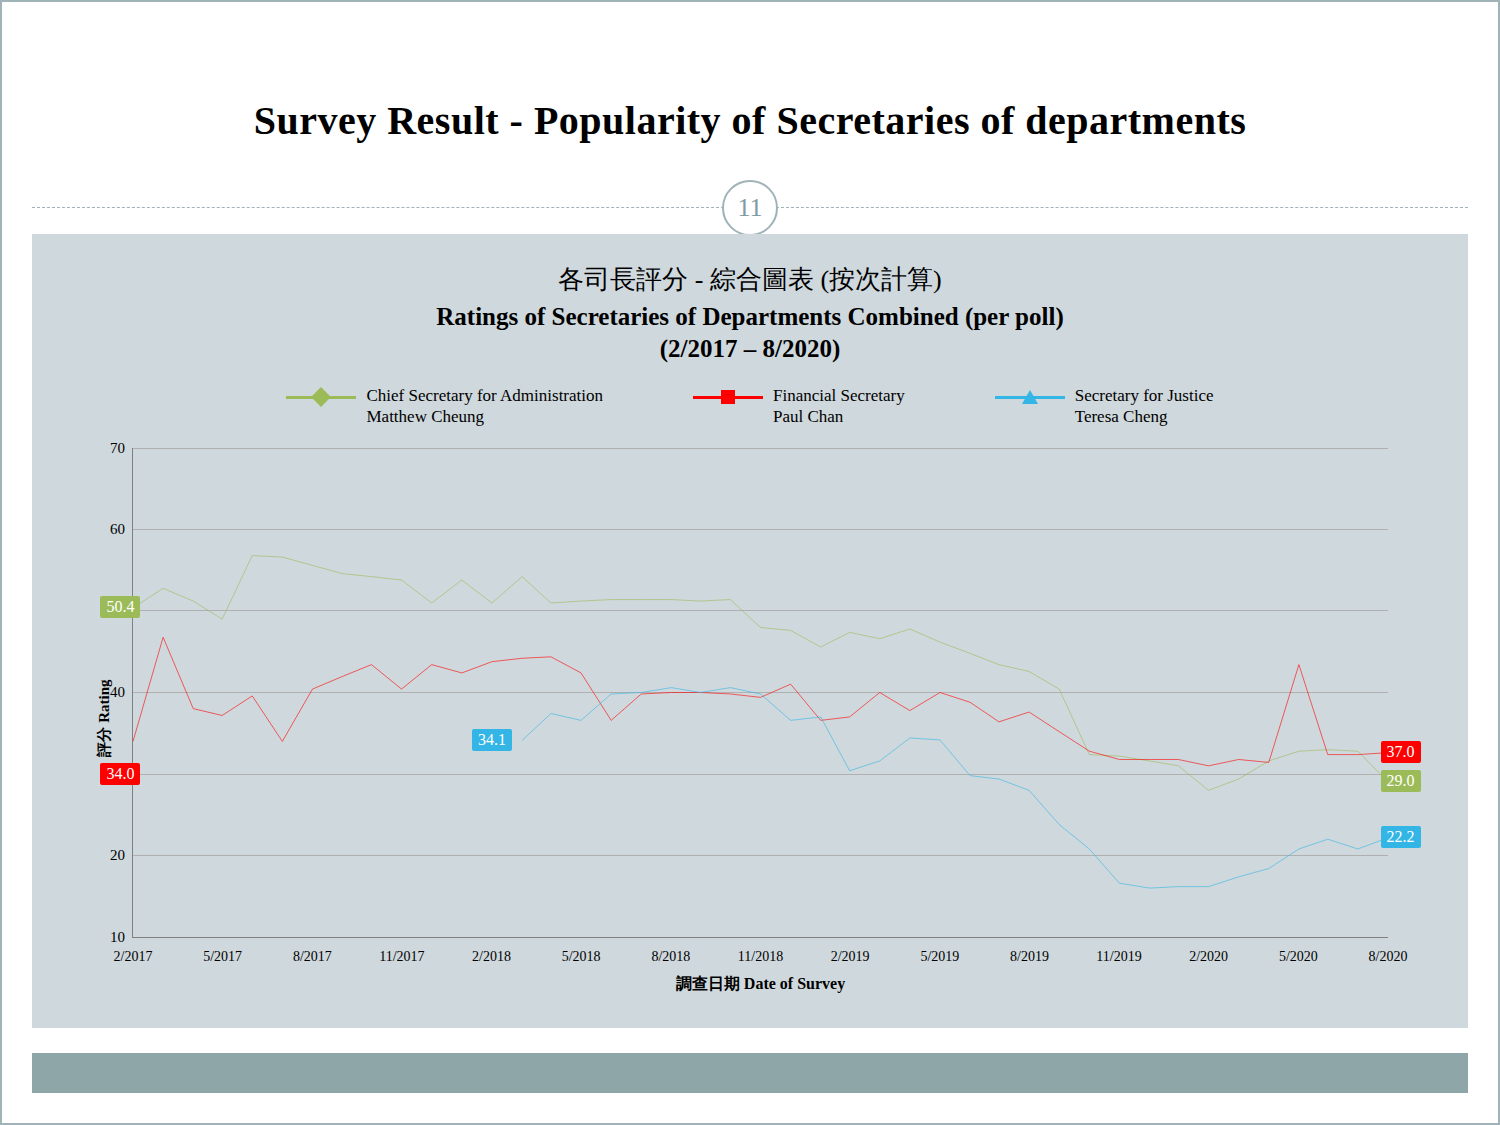Survey Result - Popularity of Secretaries of departments
11
各司長評分 - 綜合圖表 (按次計算)
Ratings of Secretaries of Departments Combined (per poll)
(2/2017 – 8/2020)
Chief Secretary for Administration
Matthew Cheung
Financial Secretary
Paul Chan
Secretary for Justice
Teresa Cheng
評分 Rating
70
60
50
40
30
20
10
2/2017
5/2017
8/2017
11/2017
2/2018
5/2018
8/2018
11/2018
2/2019
5/2019
8/2019
11/2019
2/2020
5/2020
8/2020
調查日期 Date of Survey
50.4
34.0
34.1
29.0
37.0
22.2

+++

[Task prompt] Pull each line containing "Secretary" from the records.

[Response to this task]
Chief Secretary for Administration
Financial Secretary
Secretary for Justice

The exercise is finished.